Write the next part of the passage on the introverted and extraverted robot personalities, continuing after its final sentence.

Passage shown>
>>>

Pitch, volume and speech rate In the introverted condition, we have slightly lowered the pitch, with a slow speech rate and low volume, to simulate a robot’s demure behaviour. In the extravert condition, the pitch is higher, with a faster speech rate and higher volume: this was done to make the robot seem more enthusiastic and to create a robot’s welcoming behaviour [9, 20, 39].

Speech style In the introverted condition, we used a kind and polite dialogue to make the robot’s behaviour shyer. The robot speaks using polite manners and simulating hesitation and anxiety through pauses and hesitant interjections. The robot never addresses the user directly using informal expressions but mainly via modal expressions and neutral feedback. In this condition, we use modal verbs in the past forms (e.g. “could” instead of “can”) to be politer or less direct, as well as modal expressions (such as “be likely to” and “be supposed to be”) to express a more hesitant attitude further. On the other hand, in the extravert condition, the robot addresses the user more directly, using primarily present tenses with shorter and more direct sentences and exclamations.

Feedback Both robot personalities provide encouraging and positive feedback. The use of positive feedback in the context of cognitive training is an important element to feel the user more competent and autonomous and desirous of playing in the future [30]. For example, with the extraverted personality, after the robot asks a question (using a high-volume, high-pitched voice), and in turn, the user provides the correct answer, the robot reacts with enthusiastic feedback, saying, i.e. “You totally nailed it! I would have given the same answer!”. On the contrary, the introverted robot is shyer. For example, after the robot asks a question (using a lower pitched voice, volume and speech rate), and the user provides the correct answer, the robot reacts with hesitant feedback, such as e.g. “Mhm…Good!…the answer is right”, and providing this answer after a few seconds.

The verbal feedback provided by the robot in both personalities aims to maintain a positive mood in the user and encourage communication and the establishment of a bond with the robot. The robot offers feedback that positively influences the user’s experience regarding correct and wrong answers. Furthermore, the robot provides assistance feedback when the user struggles to understand the game’s rules. Both personalities emphasize the importance of verbal feedback in maintaining a positive, supportive, and motivational context in the interaction.

The verbal content of the extraverted and introverted robots provides the same information; however, the manner in which the robots delivers the sentences differs with the extraverted personality being more straightforward and enthusiastic. In contrast, the introverted robot exhibits hesitations and pauses.

<<<

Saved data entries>
>>>

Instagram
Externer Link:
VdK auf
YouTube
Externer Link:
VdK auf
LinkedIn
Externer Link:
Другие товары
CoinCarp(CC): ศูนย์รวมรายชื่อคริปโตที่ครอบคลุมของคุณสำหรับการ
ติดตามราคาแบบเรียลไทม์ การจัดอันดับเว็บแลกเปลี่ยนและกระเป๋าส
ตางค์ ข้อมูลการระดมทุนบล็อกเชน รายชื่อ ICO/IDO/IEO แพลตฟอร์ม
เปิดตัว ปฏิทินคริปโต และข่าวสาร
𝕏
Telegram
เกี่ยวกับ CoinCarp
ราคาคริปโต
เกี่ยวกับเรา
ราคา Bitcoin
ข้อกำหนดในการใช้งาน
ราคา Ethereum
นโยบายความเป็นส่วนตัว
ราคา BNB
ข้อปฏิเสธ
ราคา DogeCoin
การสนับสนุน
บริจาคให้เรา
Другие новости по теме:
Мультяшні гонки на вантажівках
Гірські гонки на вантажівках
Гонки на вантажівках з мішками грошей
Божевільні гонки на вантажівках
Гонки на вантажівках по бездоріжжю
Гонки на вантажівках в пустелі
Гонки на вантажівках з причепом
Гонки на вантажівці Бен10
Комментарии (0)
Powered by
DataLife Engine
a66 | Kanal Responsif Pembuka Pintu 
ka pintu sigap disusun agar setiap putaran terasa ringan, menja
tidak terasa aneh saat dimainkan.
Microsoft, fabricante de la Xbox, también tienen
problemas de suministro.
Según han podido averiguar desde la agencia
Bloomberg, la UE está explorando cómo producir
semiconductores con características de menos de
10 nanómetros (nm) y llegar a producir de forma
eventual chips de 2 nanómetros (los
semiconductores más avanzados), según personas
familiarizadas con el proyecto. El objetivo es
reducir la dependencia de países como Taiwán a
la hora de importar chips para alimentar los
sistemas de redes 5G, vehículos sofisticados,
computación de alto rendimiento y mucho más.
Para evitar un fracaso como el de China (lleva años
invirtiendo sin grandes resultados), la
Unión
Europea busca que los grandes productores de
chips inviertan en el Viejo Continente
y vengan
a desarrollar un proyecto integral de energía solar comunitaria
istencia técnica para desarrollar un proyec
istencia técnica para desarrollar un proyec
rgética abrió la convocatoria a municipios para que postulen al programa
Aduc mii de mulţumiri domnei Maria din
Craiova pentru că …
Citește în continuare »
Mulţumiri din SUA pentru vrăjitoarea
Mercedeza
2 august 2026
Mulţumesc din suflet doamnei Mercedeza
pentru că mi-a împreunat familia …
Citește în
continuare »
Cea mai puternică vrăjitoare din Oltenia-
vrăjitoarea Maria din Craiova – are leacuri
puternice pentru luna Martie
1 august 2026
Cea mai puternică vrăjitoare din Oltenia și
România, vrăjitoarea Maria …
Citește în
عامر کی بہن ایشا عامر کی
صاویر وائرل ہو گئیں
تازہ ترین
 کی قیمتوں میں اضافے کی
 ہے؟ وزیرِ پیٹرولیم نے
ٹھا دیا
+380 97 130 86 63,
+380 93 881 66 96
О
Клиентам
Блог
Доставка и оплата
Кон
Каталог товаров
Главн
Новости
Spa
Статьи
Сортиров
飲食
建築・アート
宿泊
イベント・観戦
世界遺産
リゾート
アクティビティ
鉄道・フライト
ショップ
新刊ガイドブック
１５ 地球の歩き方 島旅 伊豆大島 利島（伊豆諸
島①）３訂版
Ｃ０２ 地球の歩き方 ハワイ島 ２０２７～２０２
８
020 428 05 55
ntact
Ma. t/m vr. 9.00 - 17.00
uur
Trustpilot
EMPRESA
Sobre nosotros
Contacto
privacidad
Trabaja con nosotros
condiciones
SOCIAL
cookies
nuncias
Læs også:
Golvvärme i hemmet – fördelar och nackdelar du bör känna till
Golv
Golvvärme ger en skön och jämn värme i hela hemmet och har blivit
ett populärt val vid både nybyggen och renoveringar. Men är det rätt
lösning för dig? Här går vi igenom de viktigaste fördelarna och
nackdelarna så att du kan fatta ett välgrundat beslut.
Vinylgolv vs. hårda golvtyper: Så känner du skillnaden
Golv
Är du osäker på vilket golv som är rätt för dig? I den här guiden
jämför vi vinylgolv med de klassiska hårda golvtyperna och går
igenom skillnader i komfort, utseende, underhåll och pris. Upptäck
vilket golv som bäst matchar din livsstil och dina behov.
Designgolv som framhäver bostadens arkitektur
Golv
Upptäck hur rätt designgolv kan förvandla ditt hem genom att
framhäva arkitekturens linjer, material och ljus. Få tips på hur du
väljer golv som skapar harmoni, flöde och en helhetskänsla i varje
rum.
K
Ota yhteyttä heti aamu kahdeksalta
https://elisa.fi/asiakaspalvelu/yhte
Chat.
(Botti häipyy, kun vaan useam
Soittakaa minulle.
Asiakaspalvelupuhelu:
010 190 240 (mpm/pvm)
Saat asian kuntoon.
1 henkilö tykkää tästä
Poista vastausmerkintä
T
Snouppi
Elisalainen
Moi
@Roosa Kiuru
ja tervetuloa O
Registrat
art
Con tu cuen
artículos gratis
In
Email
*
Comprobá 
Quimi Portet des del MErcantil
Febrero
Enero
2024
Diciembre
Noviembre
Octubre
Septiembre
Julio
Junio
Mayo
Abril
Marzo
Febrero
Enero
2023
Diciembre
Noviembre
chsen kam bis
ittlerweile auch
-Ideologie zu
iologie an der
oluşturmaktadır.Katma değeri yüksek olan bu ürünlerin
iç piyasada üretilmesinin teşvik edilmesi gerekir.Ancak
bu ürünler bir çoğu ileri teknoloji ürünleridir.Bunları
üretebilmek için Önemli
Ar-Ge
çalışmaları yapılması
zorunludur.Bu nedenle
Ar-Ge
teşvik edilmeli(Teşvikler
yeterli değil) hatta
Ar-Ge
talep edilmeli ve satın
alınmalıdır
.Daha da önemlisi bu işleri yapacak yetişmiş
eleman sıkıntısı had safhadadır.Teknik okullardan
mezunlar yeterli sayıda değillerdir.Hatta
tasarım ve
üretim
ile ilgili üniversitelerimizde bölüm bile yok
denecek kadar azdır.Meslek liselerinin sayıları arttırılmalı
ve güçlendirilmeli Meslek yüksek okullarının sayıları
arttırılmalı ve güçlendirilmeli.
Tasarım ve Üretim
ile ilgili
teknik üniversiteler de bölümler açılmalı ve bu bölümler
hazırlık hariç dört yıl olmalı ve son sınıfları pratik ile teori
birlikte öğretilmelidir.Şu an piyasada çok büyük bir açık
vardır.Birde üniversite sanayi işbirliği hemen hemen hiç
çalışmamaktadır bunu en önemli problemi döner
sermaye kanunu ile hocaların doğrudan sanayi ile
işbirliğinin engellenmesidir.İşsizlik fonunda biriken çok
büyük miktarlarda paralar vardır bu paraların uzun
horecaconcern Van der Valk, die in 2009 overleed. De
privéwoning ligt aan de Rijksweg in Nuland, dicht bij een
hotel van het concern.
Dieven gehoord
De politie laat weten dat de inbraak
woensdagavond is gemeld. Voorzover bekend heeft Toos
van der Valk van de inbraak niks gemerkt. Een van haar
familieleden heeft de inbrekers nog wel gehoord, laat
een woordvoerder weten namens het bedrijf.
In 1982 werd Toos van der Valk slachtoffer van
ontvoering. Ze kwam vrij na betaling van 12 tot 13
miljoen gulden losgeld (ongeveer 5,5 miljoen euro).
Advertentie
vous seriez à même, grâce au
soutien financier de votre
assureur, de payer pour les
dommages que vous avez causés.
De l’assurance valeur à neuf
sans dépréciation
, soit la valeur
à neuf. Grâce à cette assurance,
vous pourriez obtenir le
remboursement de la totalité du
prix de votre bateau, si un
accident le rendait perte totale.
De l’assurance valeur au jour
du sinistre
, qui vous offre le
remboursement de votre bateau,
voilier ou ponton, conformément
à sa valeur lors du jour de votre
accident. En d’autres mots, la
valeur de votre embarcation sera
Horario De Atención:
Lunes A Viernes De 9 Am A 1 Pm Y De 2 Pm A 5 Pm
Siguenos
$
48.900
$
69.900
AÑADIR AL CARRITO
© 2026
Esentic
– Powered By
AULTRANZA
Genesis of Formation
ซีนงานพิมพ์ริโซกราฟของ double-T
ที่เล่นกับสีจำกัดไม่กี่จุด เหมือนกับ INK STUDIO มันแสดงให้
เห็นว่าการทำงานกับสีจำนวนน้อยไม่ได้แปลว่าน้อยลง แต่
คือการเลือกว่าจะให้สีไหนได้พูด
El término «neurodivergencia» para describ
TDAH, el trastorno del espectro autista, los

<<<

Response to the exercise>
In summary, the robot in the extravert condition tends to speak louder, faster, and with a higher pitch, takes fewer pauses during the dialogue, and uses shorter and more encouraging sentences. In contrast, the robot in the introverted condition appears more reserved, with a tendency to speak more quietly, slower, and with a neutral pitch. During the dialogue, it uses longer pauses and various utterances of hesitation. The extravert traits are manifested through happier and more active interaction, while the introvert with a more neutral and calm interaction. Furthermore, we modelled the extravert and introvert conditions also by modulating non-verbal parameters. Nonverbal cues, such as gestures, posture, and body movement, are elements for the representation of extraversion/introversion [7, 43, 44]. Isbister and Nass [34] modulate the extravert behaviour of virtual agents by adjusting their gestures: generating broader movements (with a higher range of angle) and in the listener’s direction. Conversely, the introverted robot performs movements close to its body and uses fewer wide gestures. In summary, the non-verbal parameters chosen to design the two personalities are gestures, speed movements, and motor movements.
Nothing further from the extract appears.